How the Low-Residency Program Works
Upcoming Residency Dates
January Residency: December 29, 2017 through Jan 7, 2018
The residency is an integral part of each semester, and each nine-day residency, held on campus in early summer and again in January, begins the new semester with a demanding program of creative writing workshops in which student work is discussed and evaluated. Students also attend craft lectures on the history, theory and critical approaches to the genres, faculty/student presentations and one-on-one consultations, in addition to presentations by visiting writers, editors and agents. With a low student-faculty ratio that never exceeds 4:1 and typically is 3:1, students have important access to instruction from mentors. In addition, workshops are kept small, never more than 6-8 student writers. This allows students to receive direct contact with experienced writers and their peers, providing a stimulating and supportive community of writers.
Overnight housing is available to students and faculty at the Converse campus during the summer residency. There is an additional fee for housing and food service if a student selects those options. The room and board package covers all meals for the summer residency. Campus housing is unavailable during the January residency, but affordable housing options are abundant near the college. Dining hall plans are available in January, or students may choose from a variety of dining options in the Spartanburg community.
We strongly encourage students to select the residential option arranged for the program, as it helps to involve the student more directly in the Converse College community; however, students may certainly elect to commute or to make their own housing and board arrangements.

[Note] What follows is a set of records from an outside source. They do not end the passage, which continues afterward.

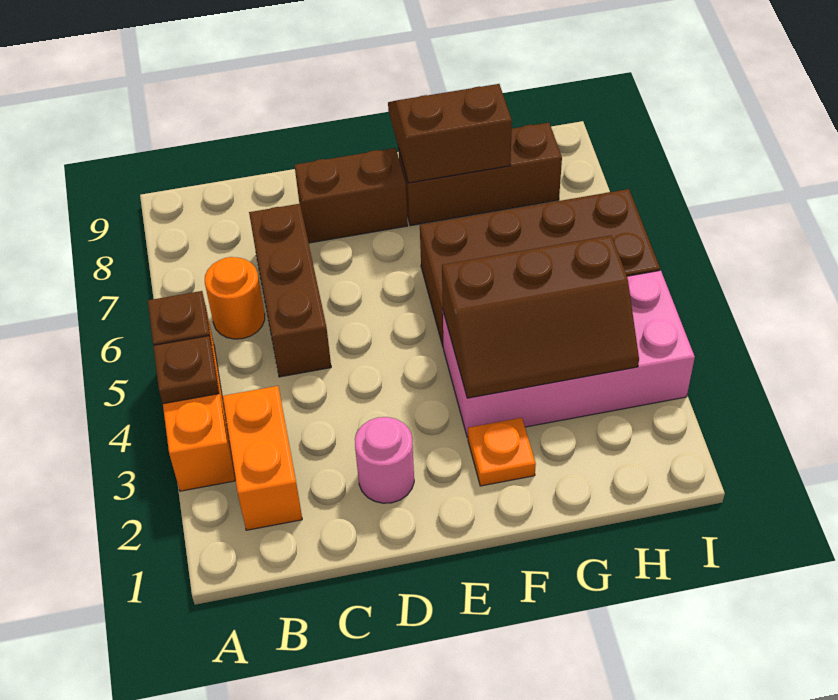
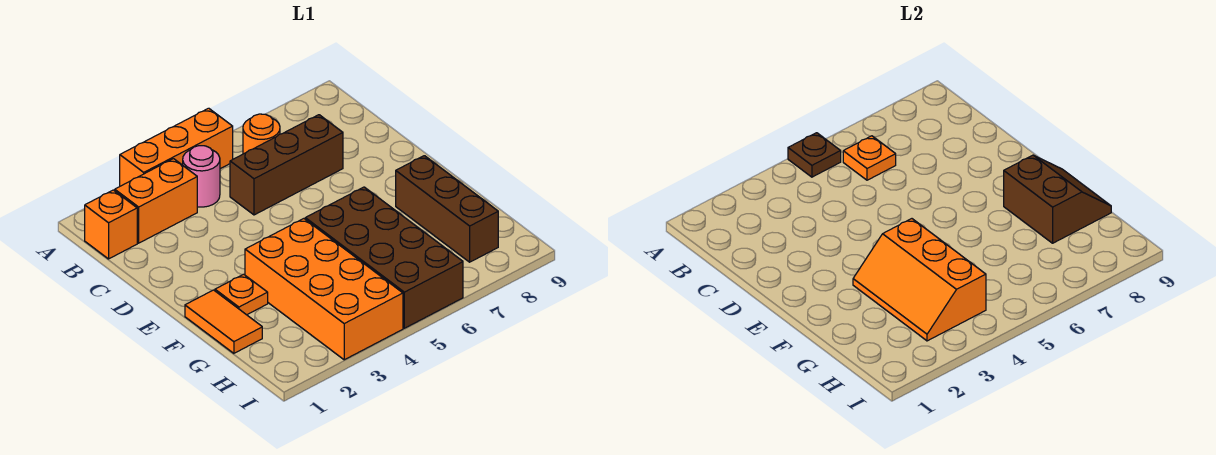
brown 1x1 plate [153,336,219,404] -> none
none -> orange 1x1 brick [85,190,137,259]
none -> orange 1x1 plate [843,136,896,180]
pink 1x1 round brick [355,417,414,503] -> pink 1x1 round brick moved to [183,146,220,207]
brown 1x2 brick [294,148,408,243] -> none
none -> orange 1x2 tile [185,290,262,353]
pink 2x4 brick [443,270,695,438] -> orange 2x4 brick [245,219,403,360]
brown 2x3 slope [442,235,639,398] -> orange 2x3 slope [853,219,986,341]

During the months between these residencies, students work individually with faculty mentors—award-winning writers, with whom students construct reading lists and to whom they send their creative and critical work for written feedback on a schedule determined at the time of their residency. Each student exchanges 5 packets of creative writing and craft topic response papers with a mentor per term. The faculty/mentor responds within one to two weeks via mail or e-mail and offers instructive critiques for revision, additional reading suggestions and relevant observations on craft and theory.
Students must complete four mentoring semesters to graduate. The Summer/Fall mentoring semester begins with the Summer residency, and the Winter/Spring mentoring semester begins with the January residency.
At the end of the two years, students finish the program by returning to campus for a fifth, graduating residency. In this final residency, graduating students complete the following:
- give a presentation and oral defense of their creative thesis project
- give a public reading from their creative work
- lead their fellow students in a craft seminar developed under the guidance of a faculty mentor.
In addition to the requirements of the Graduate School, the following must be met:
- Completion of 4 on-campus residencies (16 credit hours)
- Completion of 4 courses in chosen genre (16 credit hours)
- Completion of 4 courses in craft topics (16 credit hours)
- Completion of original, book-length manuscript of high quality in the selected genre (Creative Thesis)
- Completion of substantive research paper, 25-30 pages, written during third semester of enrollment
- Evidence of broad reading and an annotated bibliography of required reading list. By the time of graduation, participants will be expected to have read a substantial number of books concerning such topics as aesthetics, craft, genre, and the works of individual writers of achievement in the participant’s chosen genre.
- Completion of fifth, graduating residency.
- Students are expected to devote a minimum of 16 hours per week to their graduate work.
Candidates have five calendar years from the time of enrollment to complete the MFA degree.